Today, lets try to get into the skull of a young Norman Rockwell.
I live close enough that I am able to get to the Rockwell museum in Stockbridge MA a couple times a year. So I have had the good fortune to see many of his master works in person, as they have rotated through the museum. Normally I am floored by the more mature works we are all familiar with: Icons like ‘The Lineman’ from 1949, ‘Blacksmith Boy’ from 1940, ‘The Runaway’ from 1958, and of course, ‘The Four Freedoms’ which was painted in 1943. I obsess over that buttery stroke. That thick, (and I mean really thick) impasto passages of paint, coupled with the yummy textural underpainted areas he decided to leave exposed, rather than bury under thick pigment. I could go on and on, right?
But this time I was utterly transfixed by a painting Rockwell did when he was 26 years old. I snapped some pics with my Iphone so I could remember what I was seeing.
My admiration wasn’t because of the technique he used when painting it, rather, it was the mind behind the painting. Usually when I look at the dates of a Rockwell, it is as a measuring stick of how young he was when he painted those works. (You know, just to make myself feel bad.) I admire the later technique during his 30’s and 40’s much more.
However with this one, how he put the “Cobbler Studying Doll’s Shoe’ together… the choices he made, rival and maybe even surpass his more famous paintings. This is a masterpiece of storytelling and a thesis on how to control your viewer.
Let me tell you how I experience this painting, and you can see for yourself if you agree.
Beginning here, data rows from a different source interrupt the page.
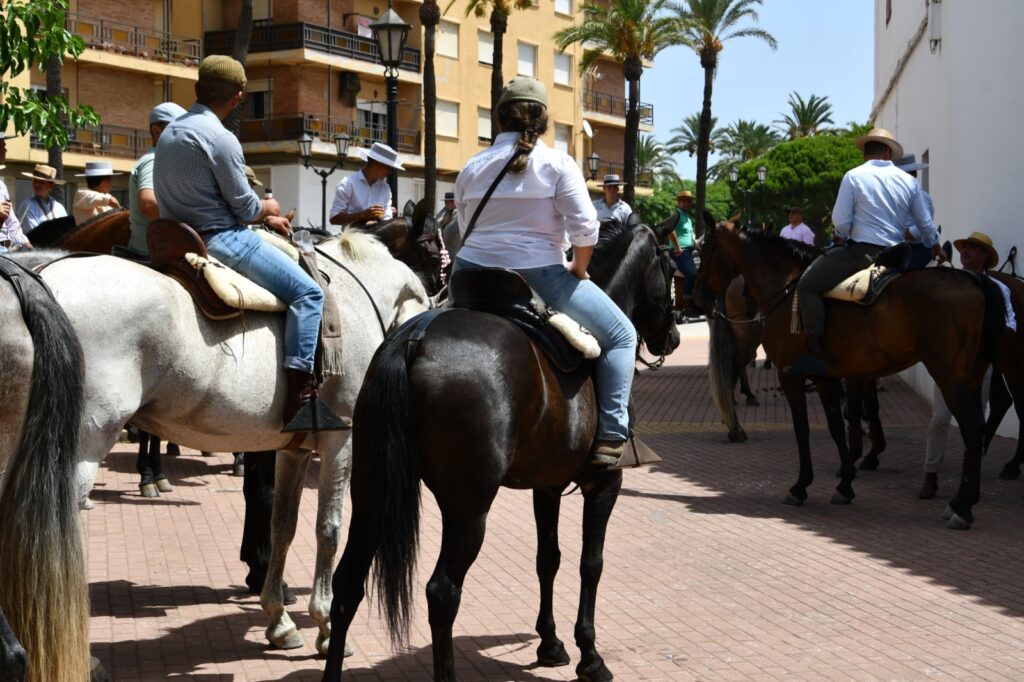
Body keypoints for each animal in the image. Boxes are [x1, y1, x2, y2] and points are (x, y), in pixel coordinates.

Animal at [0, 229, 430, 679]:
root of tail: (37, 281)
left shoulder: (294, 451)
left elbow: (283, 526)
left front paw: (278, 619)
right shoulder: (340, 440)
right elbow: (327, 531)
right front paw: (326, 625)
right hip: (78, 450)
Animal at [321, 219, 679, 679]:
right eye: (671, 269)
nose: (673, 336)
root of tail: (414, 340)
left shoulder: (547, 485)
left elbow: (549, 558)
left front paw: (550, 643)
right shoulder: (604, 483)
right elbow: (591, 563)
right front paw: (590, 655)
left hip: (372, 492)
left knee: (348, 583)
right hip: (468, 508)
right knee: (442, 592)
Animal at [692, 220, 1003, 528]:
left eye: (706, 250)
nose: (697, 298)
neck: (786, 286)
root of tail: (975, 280)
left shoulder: (790, 374)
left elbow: (803, 428)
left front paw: (801, 486)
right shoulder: (827, 377)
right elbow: (836, 426)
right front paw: (845, 484)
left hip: (951, 378)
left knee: (972, 428)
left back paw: (962, 506)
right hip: (972, 377)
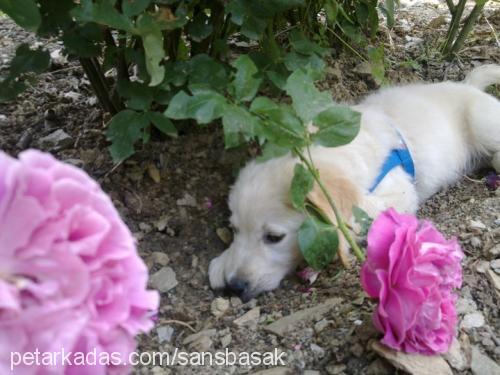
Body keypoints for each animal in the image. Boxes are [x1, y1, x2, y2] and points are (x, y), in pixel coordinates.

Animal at [208, 64, 500, 300]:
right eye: (234, 230)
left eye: (274, 237)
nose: (235, 286)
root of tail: (467, 85)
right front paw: (222, 263)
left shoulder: (398, 192)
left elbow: (353, 219)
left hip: (483, 123)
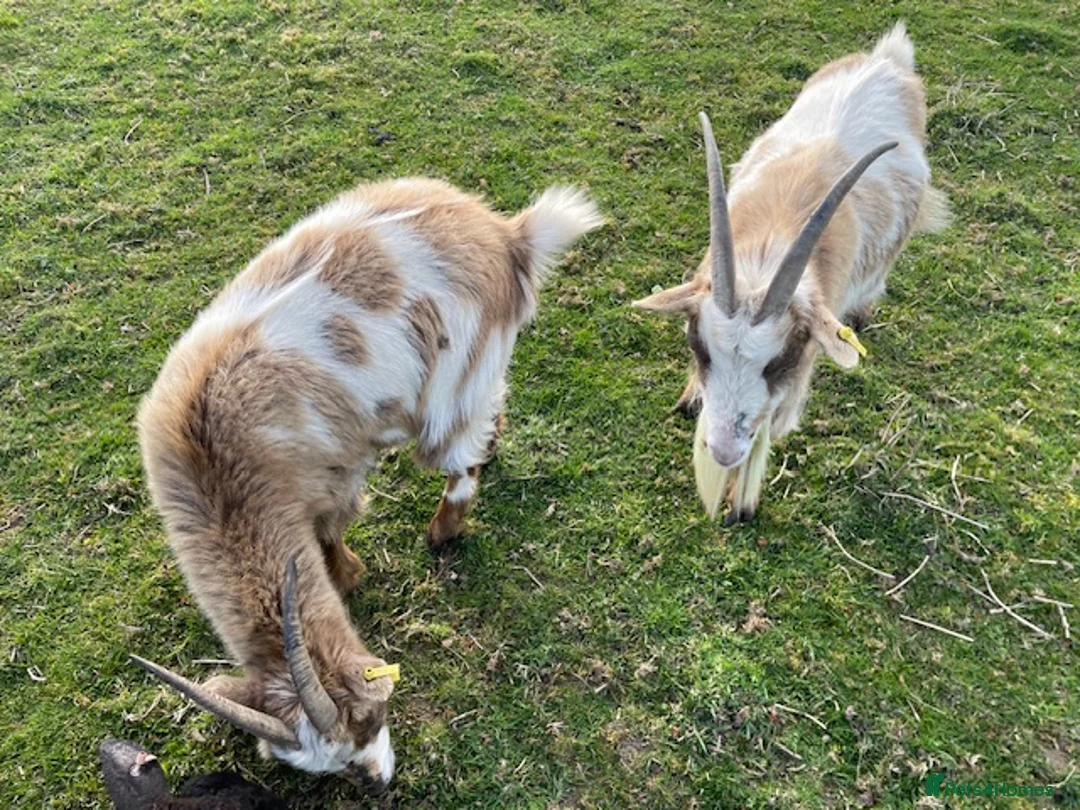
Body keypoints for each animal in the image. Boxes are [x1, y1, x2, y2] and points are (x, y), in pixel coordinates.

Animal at [133, 178, 602, 786]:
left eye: (367, 719)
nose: (379, 782)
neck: (214, 459)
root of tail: (508, 237)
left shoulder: (331, 474)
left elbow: (330, 530)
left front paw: (347, 576)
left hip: (452, 382)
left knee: (458, 456)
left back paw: (443, 531)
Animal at [634, 24, 948, 522]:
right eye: (698, 346)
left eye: (781, 361)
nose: (723, 451)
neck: (769, 250)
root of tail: (888, 60)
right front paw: (691, 397)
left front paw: (741, 503)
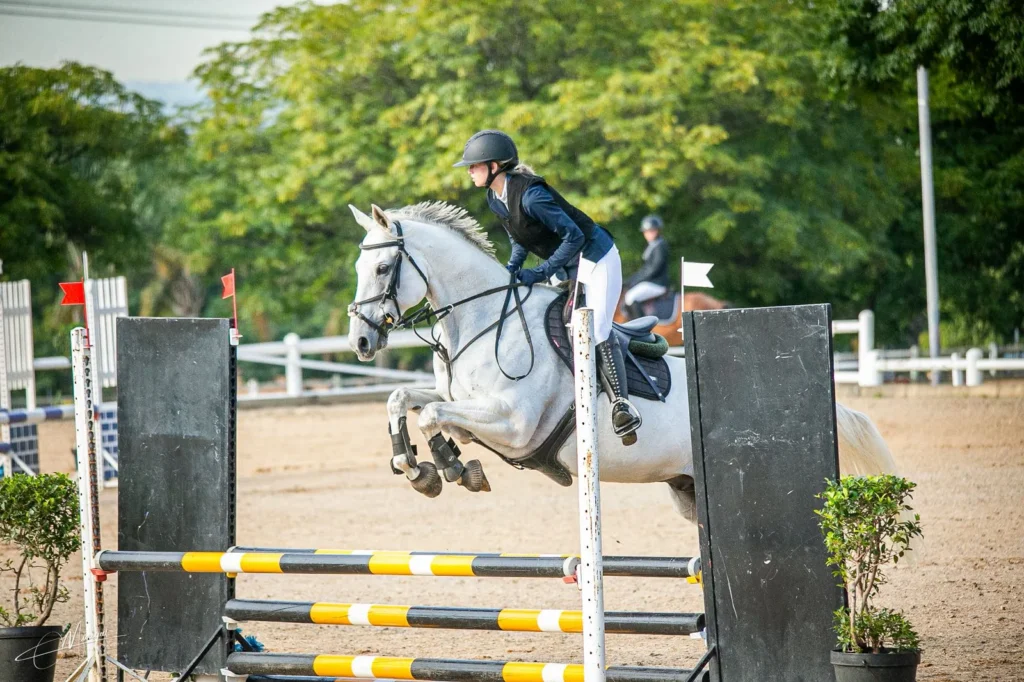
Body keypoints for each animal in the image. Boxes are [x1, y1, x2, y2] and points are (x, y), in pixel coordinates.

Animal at [347, 201, 899, 520]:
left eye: (383, 267)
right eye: (358, 266)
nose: (361, 341)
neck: (483, 318)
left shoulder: (515, 423)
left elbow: (433, 416)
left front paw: (450, 466)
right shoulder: (461, 399)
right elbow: (405, 399)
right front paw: (415, 466)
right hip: (688, 492)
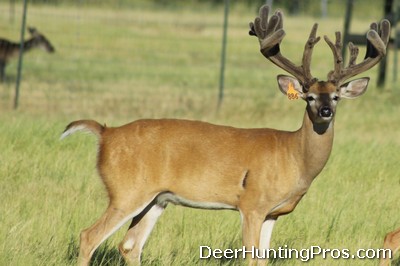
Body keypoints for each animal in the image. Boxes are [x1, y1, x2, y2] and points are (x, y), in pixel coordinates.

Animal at [60, 5, 390, 264]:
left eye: (335, 96)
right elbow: (250, 257)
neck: (294, 155)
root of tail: (106, 133)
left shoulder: (273, 213)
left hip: (156, 199)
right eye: (308, 96)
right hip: (126, 191)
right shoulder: (251, 204)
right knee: (89, 236)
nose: (325, 111)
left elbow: (264, 258)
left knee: (129, 245)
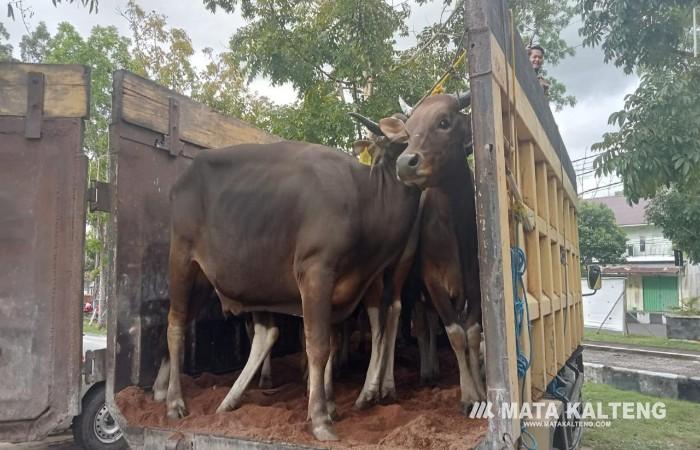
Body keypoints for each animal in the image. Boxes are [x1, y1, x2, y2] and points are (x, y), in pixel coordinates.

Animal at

First I take in the entire image. Like reading the mood of a room when you first walk in.
As a result I quickly see the expression of the old man. I wonder why he looks perplexed? Rockwell is tapping my emotions, I empathically need answers and start the hunt for what is troubling him. In contrast he keeps the girls expression neutral. That was a calculated choice. This painting is more about the Cobbler than the girl. My friend Todd Lockwood always asks in critique, “Who is the Star of your painting?” The answer is clear.
I find the large shoe, ah he is a cobbler. It is toughened leather, something that many would have put out to pasture- he is saying has a lot of life left in it. That tells me a lot about him. Makes me feel he is somehow wise, and could teach me a thing or two.
Then I find the jewel of the painting, the doll shoe. Even if you see the doll shoe first, we confirm the shape and profession immediately with the big shoe.
But here is the genius of the little shoe, it isn’t just the shoe, which isn’t a perfect silhouette anyway. I actually think he made its silhouette tough to read on purpose. It could have been a clearer read, and without the big shoe to compare it too, we might not not have known it was a shoe. Rockwell wants us to figure it out with the oldman.
The best artistic choice of the shoe area for me isn’t even that he chose to make it the highest contrast point in the painting (which was a great decision.) No, what really makes me go ‘Damn Rockwell…’ is the decision to blur out lost edge of the girls shoulder. (I bet it was visible in the photo ref.) What this does is allow us to really observe the little shoe, with no high contrast edges directly behind to compete. He wants us to linger there, figure it out- with little edge distraction- which gives us the time/space to do it.
Then the final cherry on top, still looking for clues we wander down the girls dress, guided by the forearm and shin of the man, to the doll itself. She almost submerged in shadow. Set back like that so as to savor the clue as if it were the third act of the film.
And he takes us to the finish line with the extra punctuation of the doll’s shoeless foot, resting on the Cobler’s slipper. Heh… a cobler that isn’t even wearing proper shoes. “Damn Rockwell…”
All in all a master class in using value, contrast and edge control to tell a story in one image and even control time itself as we wander where he wants us to when he wants us too.
Imagine for a second the doll was held out to the cobbler in one hand, shoe in other, hi contrast, girl crying. That is how I imagine many of us would do it given the assignment. That is how maybe even Rockwell would have done it in his 30’s and 40’s as the later compositions while AMAZING were a bit more on the nose emotionally IMHO. And it would be a fraction as good, no matter how well we/he painted it.
Brilliant analysis Scott. I lingered on the whole image and loved your added points of the girls shoulder and the well worn shoe. I shall take a look at his work again!
Good call on the shoulder.
Rockwell was a master at telling a story in one image.
Also it plays off the old saying, “the shoemaker’s children go barefoot.” We can’t see her feet.
Very valuable commentary on a truly impressive painting. I would love to see that museum with artist friends some day. How incredible would it be to have this type of conversation in front of the painting?!?